ほえー、と間の抜けた声を出した後、リムルが俺の小脇をつついた。
「で、実際のところなんでそんなことしてんだよ」
「話せば長くなるんですが、ようは世の中の掃除のためですね。サーバーの定期メンテナンスですよ」
「そんな俗っぽい理由!?え、メンテ?」
「メンテ明けには世界全体の運気も上がります。逆を言うとメンテしてから長時間経った今が一番運気が最悪ですね」
「なるほど???」
メンテが長引いたら石も配る。長引いたことないけど。
街についた後は、街中央の市役所の役割を担う建物に皆でゾロゾロとIN。
部屋に用意された椅子に全員座って、それぞれの持つ情報の整理開始である。
まず一番最初に問いかけたのはリムルだ。
「で、お前達はなんで俺らに突っかかってきたんだ?」
「……俺たちの里の仇と間違えたんだ。迷惑をかけてすまなかった」
ポツポツと語られたのは、大鬼族の里を襲撃した豚頭族の話であった。
里のものほとんどが命を落とし、助かったのはここにいる6人だけ。
弱きが弱きを喰らい合う。ユガの最後にはよく見られる光景だ。
しかしこの男の辿ってきた衝撃、絶望、喪失感は俺の目には痛いほどよく見える。
あえて言うなら子犬が酷い目に遭う映画を見ている心境か。
下界にいて辛いと思うのはこう言うのを見る時だ。
天星宮でぶらぶらしている時にはそういうのは無いから、あそこはあそこで平和だった。
その後は、リムルの提案で大鬼族がリムルの庇護下に入るかどうかの提案があった。
答えは明日でいいと言う。
それまでは宴を存分に楽しみ悔いなき選択を促すのだ。
すぐに仲良くなった桃色の髪の大鬼族とシズで、この世界における服のオシャレについて長々と語り合っていた。
まぁ、俺は大鬼族に遠巻きに見られてるんだけどね……。
せっかく桃の香りのする神酒も宴用に提供したのに、飲んでいるのはゴブリン達やリムルばかりで大鬼族はあたふたするばかりだ。
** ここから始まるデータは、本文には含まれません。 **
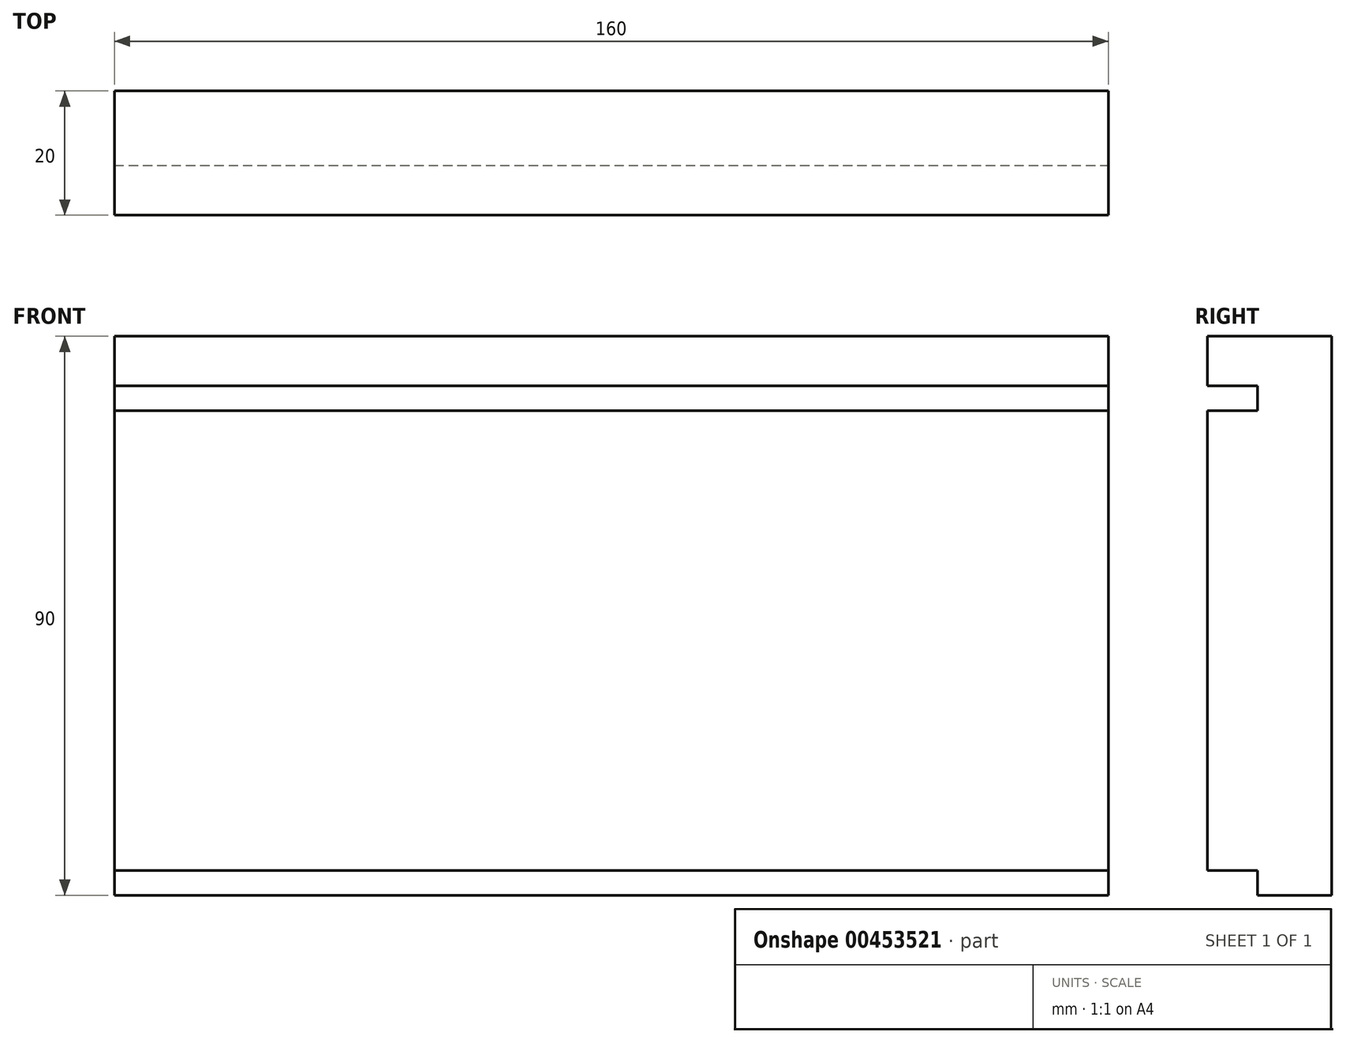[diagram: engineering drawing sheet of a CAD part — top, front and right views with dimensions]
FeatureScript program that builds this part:
annotation { "Feature Type Name" : "Feature", "Feature Type Description" : "" }
export const myFeature = defineFeature(function(context is Context, id is Id, definition is map)
    precondition{}
    {
        {
            var Q0;
            Q0=qCreatedBy(makeId("Front.planeOp"),FACE);
            var sketch = newSketch(context, id + "F0", { "sketchPlane" : qUnion([Q0])});
            skLineSegment(sketch, "E0.bottom", {"start": v(-78.98, 3.6) * mm, "end": v(81.02, 3.6) * mm});
            skLineSegment(sketch, "E0.top", {"start": v(-78.98, -86.4) * mm, "end": v(81.02, -86.4) * mm});
            skLineSegment(sketch, "E0.left", {"start": v(-78.98, 3.6) * mm, "end": v(-78.98, -86.4) * mm});
            skLineSegment(sketch, "E0.right", {"start": v(81.02, 3.6) * mm, "end": v(81.02, -86.4) * mm});
            skSolve(sketch);
        }
        {
            var Q0;
            Q0 = qSketchRegion(id + "F0", true);
            extrude(context, id + "F1", {"entities" : qUnion([Q0]), "depth" : 20 * mm});
        }
        {
            var Q0;
            Q0=makeQuery(id+"F1.opExtrude","SWEPT_FACE",FACE,{"disambiguationData":[OSD([sQuery(id+"F0.wireOp",EDGE,"E0.right")])]});
            var sketch = newSketch(context, id + "F2", { "sketchPlane" : qUnion([Q0])});
            skLineSegment(sketch, "E1.bottom", {"start": v(-20, -86.4) * mm, "end": v(-12, -86.4) * mm});
            skLineSegment(sketch, "E1.top", {"start": v(-20, -82.4) * mm, "end": v(-12, -82.4) * mm});
            skLineSegment(sketch, "E1.left", {"start": v(-20, -86.4) * mm, "end": v(-20, -82.4) * mm});
            skLineSegment(sketch, "E1.right", {"start": v(-12, -86.4) * mm, "end": v(-12, -82.4) * mm});
            skLineSegment(sketch, "E2.bottom", {"start": v(-20, -4.4) * mm, "end": v(-12, -4.4) * mm});
            skLineSegment(sketch, "E2.top", {"start": v(-20, -8.4) * mm, "end": v(-12, -8.4) * mm});
            skLineSegment(sketch, "E2.left", {"start": v(-20, -4.4) * mm, "end": v(-20, -8.4) * mm});
            skLineSegment(sketch, "E2.right", {"start": v(-12, -4.4) * mm, "end": v(-12, -8.4) * mm});
            skSolve(sketch);
        }
        {
            var Q0;
            Q0=makeQuery(id+"F2.imprint","IMPRINT",FACE,{"disambiguationData":[TD([[makeQuery(id+"F2.imprint","IMPRINT",EDGE,{"derivedFrom":sQuery(id+"F2.wireOp",EDGE,"E2.bottom")}),-1.0]])]});
            var Q1;
            Q1=makeQuery(id+"F2.imprint","IMPRINT",FACE,{"disambiguationData":[TD([[makeQuery(id+"F2.imprint","IMPRINT",EDGE,{"derivedFrom":sQuery(id+"F2.wireOp",EDGE,"E1.bottom")}),1.0]])]});
            extrude(context, id + "F3", {"entities" : qUnion([Q0, Q1]), "operationType" : NewBodyOperationType.REMOVE, "oppositeDirection" : true, "depth" : 160 * mm});
        }
    });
スライムなリムルの形に空中で酒が浮かんで、それを自由に掬う形にしたらゴブリン達に大好評だった。
歌えや踊れの大騒ぎが一晩続いて。
翌日の昼。
大鬼族はリムルの提案を呑んだ。
彼らはベニマル、ソウエイ、シュナ、シオン、ハクロウ、クロベエの名をもらって鬼人に進化したとのことだった。
・リムル
神の本気を肌で感じて「怖…仲間でよかった…」などと内心でホッと胸を撫で下ろしている。
これまではドラえもんだと思ってた。
・各国
ジュラの大森林に未知の強大な一瞬気配が出現し、神経を尖らせている。
魔王らあたりは「あの物凄く鷹揚なアルジュナ神を怒らせた馬鹿が出たのか?千年周期間近に?嘘だろ?」という反応。